Napa Valley has always been known for the strong spirit of collaboration between winemakers and the local community, beginning with Robert Mondavi who encouraged people to work together as a whole to support Napa Valley, rather than compete with one another. This philosophy has been very beneficial, and most Napa Valley winemakers welcome the opportunity to give back, donates their wines and facilities, and support important charitable causes.

Linda Neal, Grower/Owner of Tierra Roja Winery, has been producing her own wine since 2003, and agrees with this thinking. “The Napa Valley Vintners have a philosophy of supporting one another and the local community. It is about the rising tides lifts all boats – we work together and help each other.”

Tom Eddy, Winemaker and CEO of Tom Eddy Wines, states. “I’m tickled to be here. It’s the right thing to do for so many reasons. It’s not only an opportunity to brag about the best wines in the world, but to support one another and give back.”
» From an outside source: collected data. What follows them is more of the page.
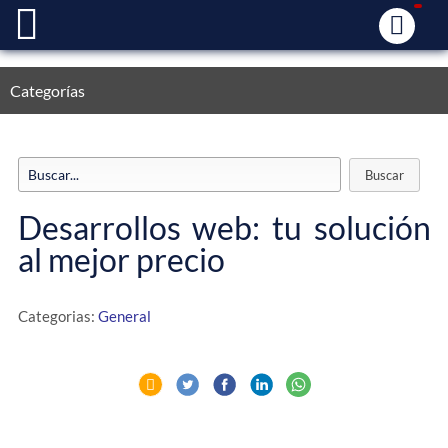
Categorías
Desarrollos web: tu solución
al mejor precio
Categorias:
General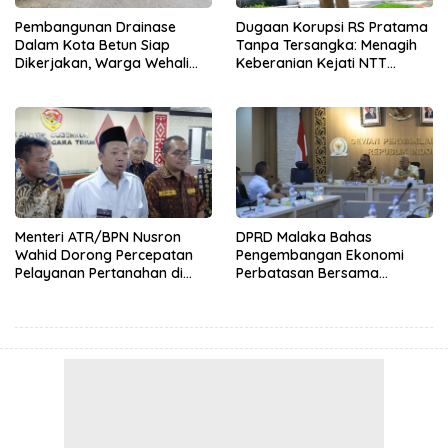
Pembangunan Drainase
Dugaan Korupsi RS Pratama
Dalam Kota Betun Siap
Tanpa Tersangka: Menagih
Dikerjakan, Warga Wehali
Keberanian Kejati NTT
Ucapkan Terima Kasih
Ungkap Kasus RS Pratama
kepada SBS HMS
Wewiku
Menteri ATR/BPN Nusron
DPRD Malaka Bahas
Wahid Dorong Percepatan
Pengembangan Ekonomi
Pelayanan Pertanahan di
Perbatasan Bersama
NTT, Wabup Malaka HMS
Senator DPD RI Angelius
Hadiri Rakor
Wake Kako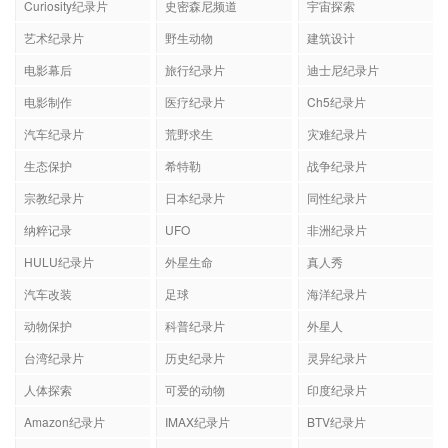
Curiosity纪录片
史密森尼频道
宇宙探索
艺术纪录片
野生动物
建筑设计
电影幕后
旅行纪录片
迪士尼纪录片
电影制作
医疗纪录片
Ch5纪录片
汽车纪录片
荒野求生
灾难纪录片
生态保护
希特勒
战争纪录片
宗教纪录片
日本纪录片
同性纪录片
纳粹记录
UFO
非洲纪录片
HULU纪录片
外星生命
真人秀
汽车改装
足球
海洋纪录片
动物保护
科普纪录片
外星人
台湾纪录片
历史纪录片
灵异纪录片
人体探索
可爱的动物
印度纪录片
Amazon纪录片
IMAX纪录片
BTV纪录片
Associate Winemaker for Hall Vineyards, Pamela Solis, adds, “Hall is very much committed to Napa Valley Collective and the auctions. Our owners always want to be here. There is no way they can miss this!”

One of the biggest donors to the 2022 Napa Barrel Auction was Raymond Vineyards, owned by husband/wife team, Jean-Charles Boisset and Gina Gallo. By donating their spacious grounds and multiple rooms, along with special barrel offerings, they welcomed 1500 guests to the auction. Raymond is located in central Napa Valley, and is one of multiple wineries in the Boisset Collection.

“This event is at the heart of what Jean-Charles and Gina believe in,” reports Claire Tooley, MW, VP of Guest Experiences for the Boisett Collection. “They always want to be involved in community efforts and collaboration.”

“Every dollar raised will have a meaningful impact on the life of a Napa County child,” reports Jennifer Stewart, Executive Director of Napa Valley Education Foundation. “We are so thankful to be able to expand our efforts as a result of the funds raised.”

Don’t Forget the Wine Staff and Our Lady of the Perpetual Spittoons

Given that the U.S. is still suffering under a labor shortage, especially of skilled hospitality staff, the important job of emptying wine spit buckets and clearing used plates, utensils, and garbage cannot be over looked. Without all of the many volunteers at the Napa Valley Barrel Auction, it could not have taken place.

Given this, each year, different Napa Valley Vintners employees take on the important role of overseeing wine spit buckets, and serve as both role models and trainers of auction volunteers for this role. The person in charge wears an apron emblazoned, ‘Our Lady (or Lord) of the Perpetual Spittoons.’

This year the apron was worn by Michelle Novi, Director of Industry Relations with Napa Valley Vintners. “My job today is to empty spit buckets, clean, and return them to the winetasting tables,” she says. “I also help train our volunteers to do this.”

Novi wears googles, gloves, and a crown of corks, along with her apron. “All of us at Napa Valley Vintners have volunteered to take this role at least once,” she reports. “It is important!” Indeed, it is!